Он встал, выглянул на улицу и неприятно ощутил, что и у неба такое же настроение, как и у него. Оно как-то враз стало серо-стальным и шершавым. По нему ползли низкие рыхлые облака, и город, укрытый ими, становился все мрачнее и мрачнее.
46
– Ладно, Прохор, не скучай, - прощально посмотрел на кота Тулаев и закрыл дверь.
На лестничной площадке было до тревожности тихо. Он прошел к окну, выглянул сквозь грязное стекло во двор. Внизу стояло непривычно мало машин. Обеденное время - время, когда стада автомобилей, откочевав к центру города, сбивались там в стада-пробки. Спальные районы отдыхали от них, на пару часов забыв о гари выхлопов, скрипе тормозов и истеричном вое сигнализаций. Оставшиеся машины Тулаев узнавал по крышам. Ни одного чужака во дворе он не обнаружил.
К остановке, от которой до его подъезда было не больше
двухсот метров, подошел автобус. Человек пять из него
выбралось, человек пять село. Скучно. И немножко обидно.
Автобус-то ушел. И хотя Тулаева устраивал любой
останавливающийся на их остановке "номер", стало как-то
обидно, что тот автобус все-таки уехал. Как будто счастье
всей его жизни зависело от того, что он должен был уехать
именно на этом автобусе.
Тулаев вернулся к лифтам, нажал на обгрызенную непонятно каким драконом стальную кнопку. Внизу заурчало, а за пластиковыми дверями ожило что-то странное, тоже похожее на дракона. Это стальные канаты тащили вверх лифт. Когда он все-таки приполз, и дракон разжал челюсти, Тулаев осмотрел дно пустой кабины, но садиться все же не стал.

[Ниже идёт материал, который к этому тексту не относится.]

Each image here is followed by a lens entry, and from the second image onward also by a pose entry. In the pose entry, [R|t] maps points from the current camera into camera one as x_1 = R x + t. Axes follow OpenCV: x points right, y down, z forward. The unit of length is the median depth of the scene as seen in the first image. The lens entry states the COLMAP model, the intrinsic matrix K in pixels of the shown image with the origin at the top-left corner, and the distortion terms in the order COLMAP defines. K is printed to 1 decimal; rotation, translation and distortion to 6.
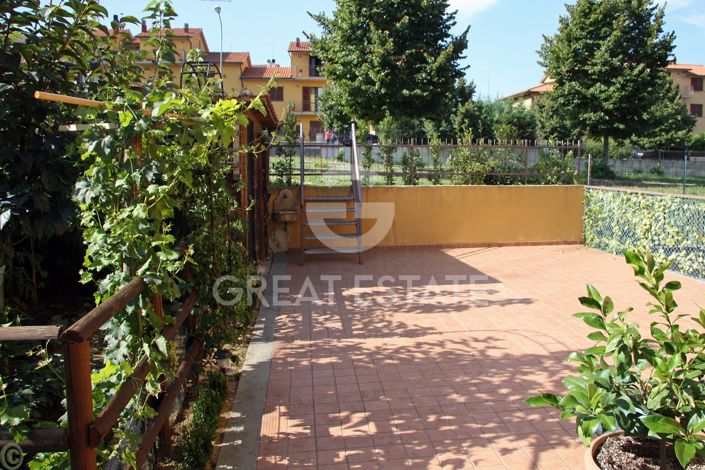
lens RADIAL K [[568.2, 0, 352.5], [0, 568.2, 235.9], [0, 0, 1]] dist [-0.086950, 0.016243]
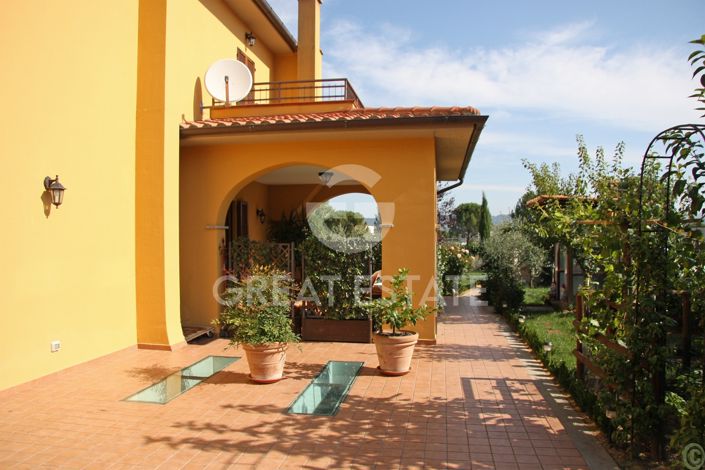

Он вернулся к грязному окну и еще раз оглядел двор. Цветных автомобильных крыш осталось ровно столько же. Людей на остановке прибавилось. Кто-то вышел из-под козырька подъезда, кто-то под него вошел. Но все равно двор казался подозрительным. Он был не таким, как вчера или позавчера. Может, облака в этом виноваты? Они спрятали от двора солнце, сразу сделав дневное светило слабым и немощным. А при слабом солнце двор выглядел серым, нахохлившимся и подозрительным.
Вернувшись к лифту, Тулаев уже спокойнее нажал на кнопку. Двери резко открылись, словно хотели побыстрее впустить в себя странного жильца и доказать, что их лифт - маленький пассажирский лифт - умеет возить не хуже, чем сосед, большой грузовой лифт. Палец ткнулся в нижнюю из круглых, тоже металлических, кнопок. Двери обрадованно закрылись, и Тулаев ощутил привычное движение вниз.